• [Aim of the task]: An exact transcription of all the records below is required, without any images.

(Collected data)
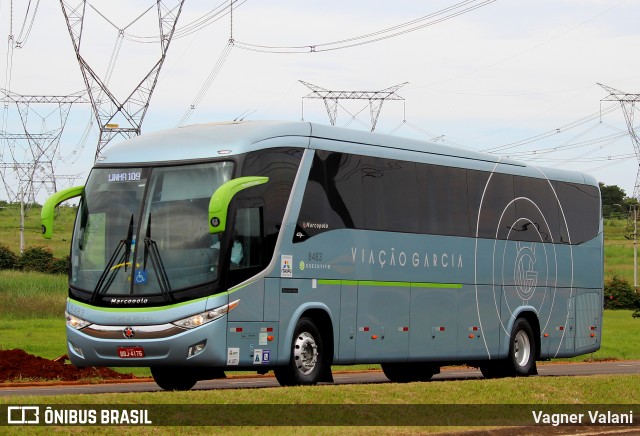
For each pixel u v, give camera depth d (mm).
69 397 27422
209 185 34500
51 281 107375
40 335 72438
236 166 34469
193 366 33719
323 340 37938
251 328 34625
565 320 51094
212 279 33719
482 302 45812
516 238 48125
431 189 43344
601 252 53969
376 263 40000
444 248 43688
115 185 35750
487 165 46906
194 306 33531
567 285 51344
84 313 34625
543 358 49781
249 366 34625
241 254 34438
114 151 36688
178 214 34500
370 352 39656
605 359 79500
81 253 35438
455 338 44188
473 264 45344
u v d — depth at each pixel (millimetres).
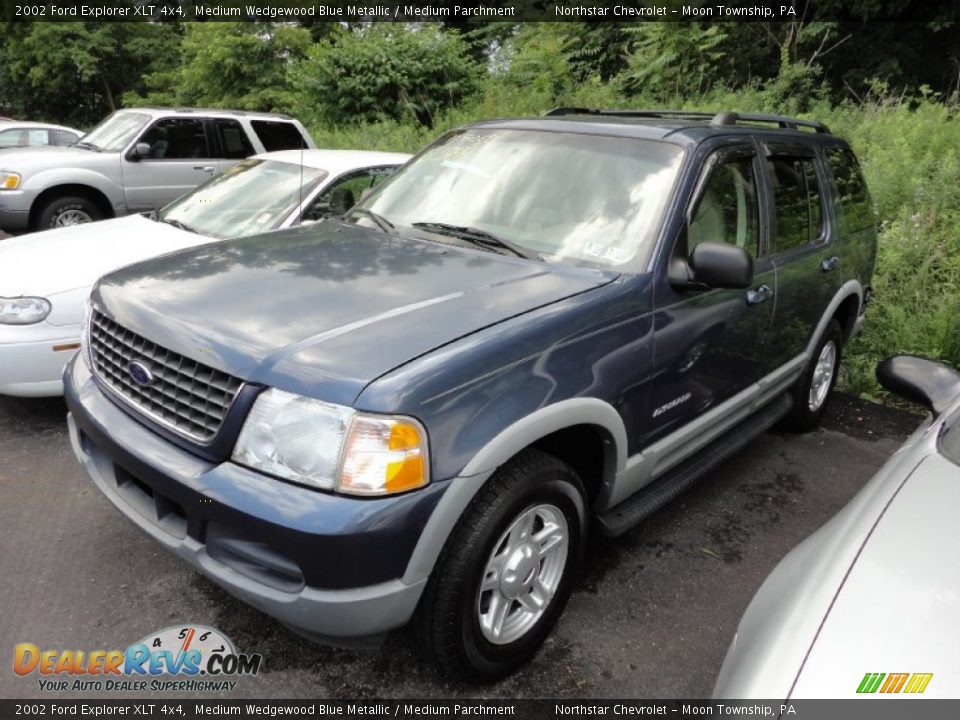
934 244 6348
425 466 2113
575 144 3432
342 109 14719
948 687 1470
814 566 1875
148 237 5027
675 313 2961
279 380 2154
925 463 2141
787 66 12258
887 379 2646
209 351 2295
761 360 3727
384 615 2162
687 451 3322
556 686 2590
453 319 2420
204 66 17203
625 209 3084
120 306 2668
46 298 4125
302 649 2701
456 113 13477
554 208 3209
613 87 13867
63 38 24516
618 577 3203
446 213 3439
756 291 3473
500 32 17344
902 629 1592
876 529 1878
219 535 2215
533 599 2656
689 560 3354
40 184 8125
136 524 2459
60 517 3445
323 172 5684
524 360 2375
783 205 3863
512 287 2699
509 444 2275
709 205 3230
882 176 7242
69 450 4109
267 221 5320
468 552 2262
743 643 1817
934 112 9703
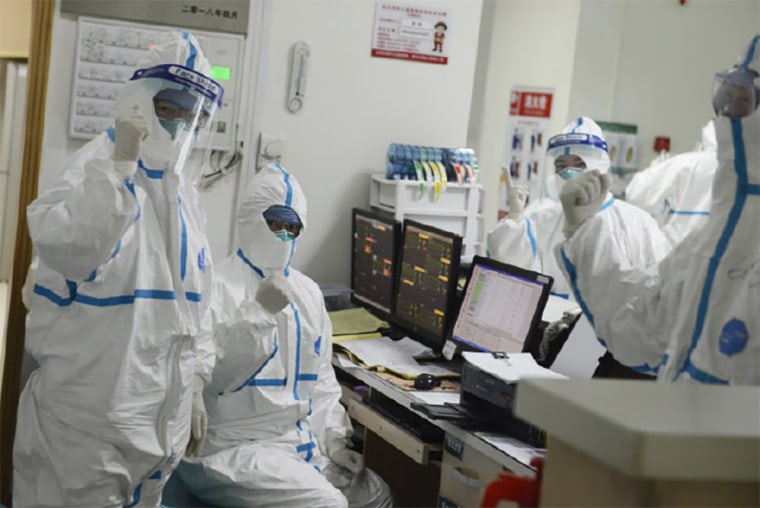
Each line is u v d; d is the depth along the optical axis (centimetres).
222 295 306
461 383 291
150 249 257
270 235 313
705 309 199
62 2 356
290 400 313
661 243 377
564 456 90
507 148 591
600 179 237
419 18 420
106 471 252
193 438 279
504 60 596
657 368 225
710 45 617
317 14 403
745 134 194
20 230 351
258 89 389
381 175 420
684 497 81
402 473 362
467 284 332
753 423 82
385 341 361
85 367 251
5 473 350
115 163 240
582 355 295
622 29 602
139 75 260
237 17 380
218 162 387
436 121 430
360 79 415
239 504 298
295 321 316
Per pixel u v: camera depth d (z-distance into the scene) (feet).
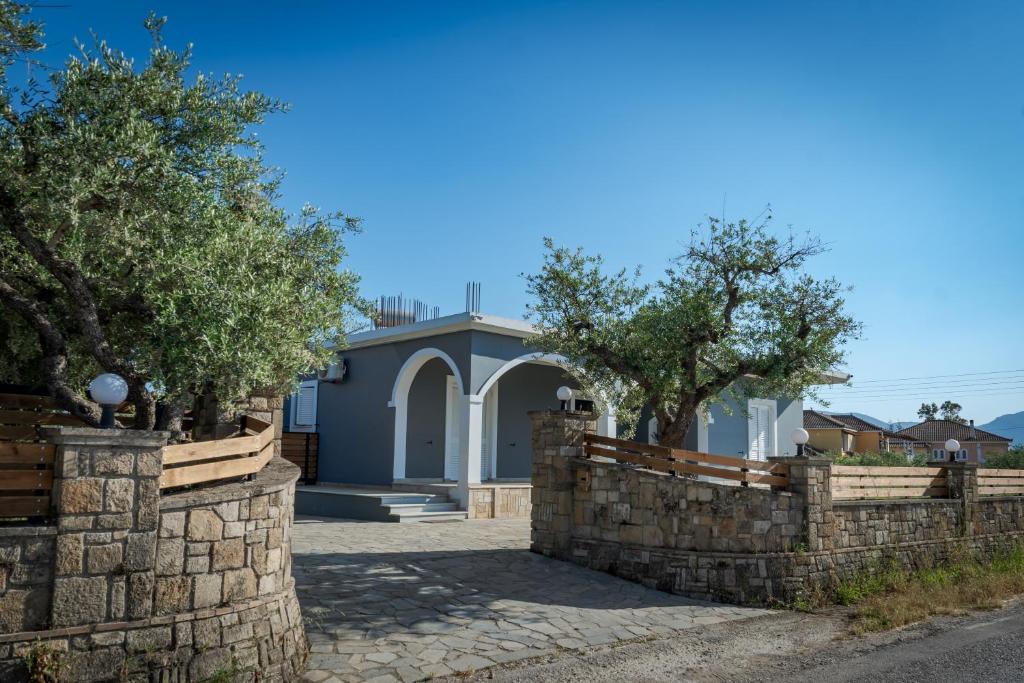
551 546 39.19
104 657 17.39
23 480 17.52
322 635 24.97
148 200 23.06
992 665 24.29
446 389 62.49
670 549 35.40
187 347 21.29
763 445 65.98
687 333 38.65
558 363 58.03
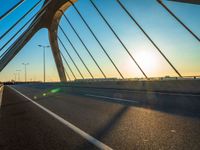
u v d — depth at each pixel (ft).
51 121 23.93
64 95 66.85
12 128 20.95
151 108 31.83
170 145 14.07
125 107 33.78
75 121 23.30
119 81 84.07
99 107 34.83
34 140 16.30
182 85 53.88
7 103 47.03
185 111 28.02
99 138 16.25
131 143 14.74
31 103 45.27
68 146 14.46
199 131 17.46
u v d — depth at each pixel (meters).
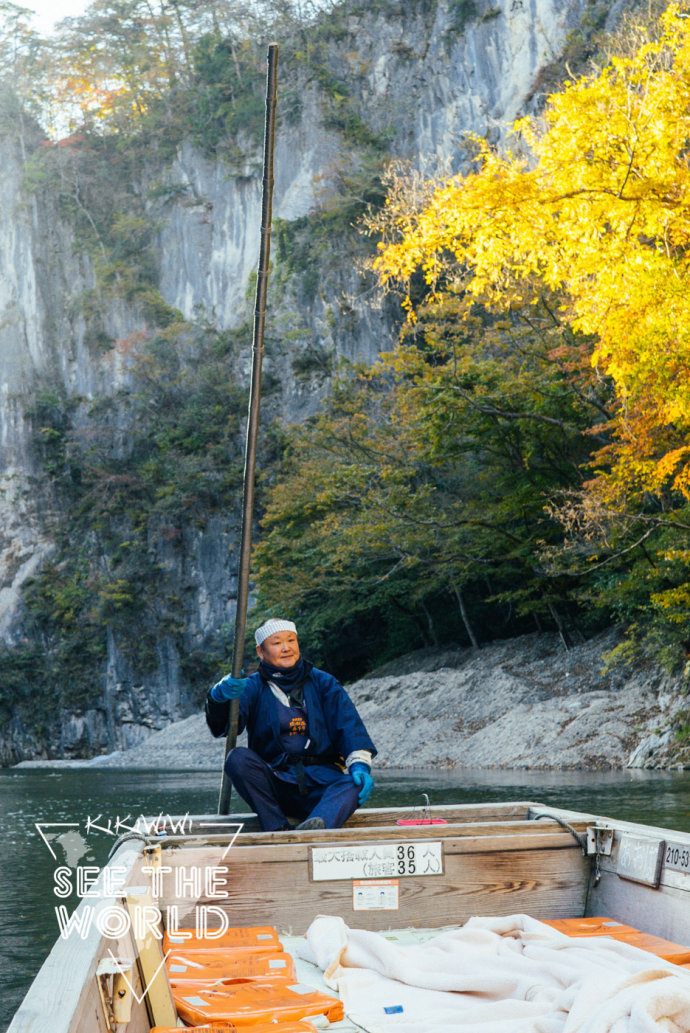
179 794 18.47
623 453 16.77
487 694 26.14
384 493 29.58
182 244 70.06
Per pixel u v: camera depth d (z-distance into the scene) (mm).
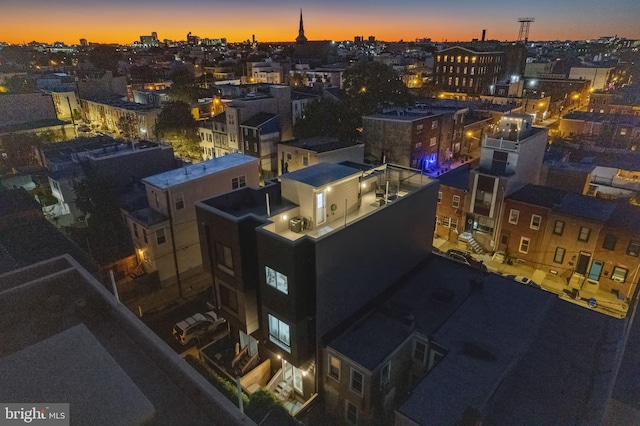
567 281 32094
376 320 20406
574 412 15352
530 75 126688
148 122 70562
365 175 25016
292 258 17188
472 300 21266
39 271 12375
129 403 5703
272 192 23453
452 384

• [Task response]:
For each pixel u v, give camera depth d (mm).
69 397 27422
209 185 34500
51 281 107375
40 335 72438
236 166 34469
193 366 33719
323 340 37938
251 328 34625
565 320 51094
212 279 33719
482 302 45812
516 238 48125
431 189 43344
601 252 53969
376 263 40000
444 248 43688
115 185 35750
487 165 46906
194 306 33531
567 285 51344
84 313 34625
543 358 49781
249 366 34625
241 254 34438
114 151 36688
178 214 34500
370 352 39656
605 359 79500
81 253 35438
455 338 44188
473 264 45344
u v d — depth at each pixel (millimetres).
934 244 6348
425 466 2113
575 144 3432
342 109 14719
948 687 1470
814 566 1875
148 237 5027
675 313 2961
279 380 2154
925 463 2141
787 66 12258
887 379 2646
209 351 2295
761 360 3727
384 615 2162
687 451 3322
556 686 2590
453 319 2420
204 66 17203
625 209 3084
120 306 2668
46 298 4125
302 649 2701
456 113 13477
554 208 3209
613 87 13867
63 38 24516
618 577 3203
446 213 3439
756 291 3473
500 32 17344
902 629 1592
876 529 1878
219 535 2215
533 599 2656
689 560 3354
40 184 8125
136 524 2459
60 517 3445
323 172 5684
524 360 2375
783 205 3863
512 287 2699
509 444 2275
709 205 3230
882 176 7242
69 450 4109
267 221 5320
468 552 2262
743 643 1817
934 112 9703
Each line is u v d; d is the depth along the optical axis (centimetres).
222 295 306
461 383 291
150 249 257
270 235 313
705 309 199
62 2 356
290 400 313
661 243 377
564 456 90
507 148 591
600 179 237
419 18 420
106 471 252
193 438 279
504 60 596
657 368 225
710 45 617
317 14 403
745 134 194
20 230 351
258 89 389
381 175 420
684 497 81
402 473 362
467 284 332
753 423 82
385 341 361
85 367 251
5 473 350
115 163 240
582 355 295
622 29 602
139 75 260
237 17 380
218 162 387
436 121 430
360 79 415
239 504 298
295 321 316
Per pixel u v: camera depth d (z-distance into the scene) (feet).
551 546 39.19
104 657 17.39
23 480 17.52
322 635 24.97
148 200 23.06
992 665 24.29
446 389 62.49
670 549 35.40
187 347 21.29
763 445 65.98
687 333 38.65
558 363 58.03
u v d — depth at each pixel (ft).
51 121 23.93
64 95 66.85
12 128 20.95
151 108 31.83
170 145 14.07
125 107 33.78
75 121 23.30
119 81 84.07
99 107 34.83
34 140 16.30
182 85 53.88
7 103 47.03
185 111 28.02
99 138 16.25
131 143 14.74
31 103 45.27
68 146 14.46
199 131 17.46
u v d — depth at each pixel (meters).
179 794 18.47
623 453 16.77
487 694 26.14
384 493 29.58
182 244 70.06
Per pixel u v: camera depth d (z-distance into the scene) (mm).
567 281 32094
376 320 20406
574 412 15352
530 75 126688
148 122 70562
365 175 25016
292 258 17188
472 300 21266
39 271 12375
129 403 5703
272 192 23453
452 384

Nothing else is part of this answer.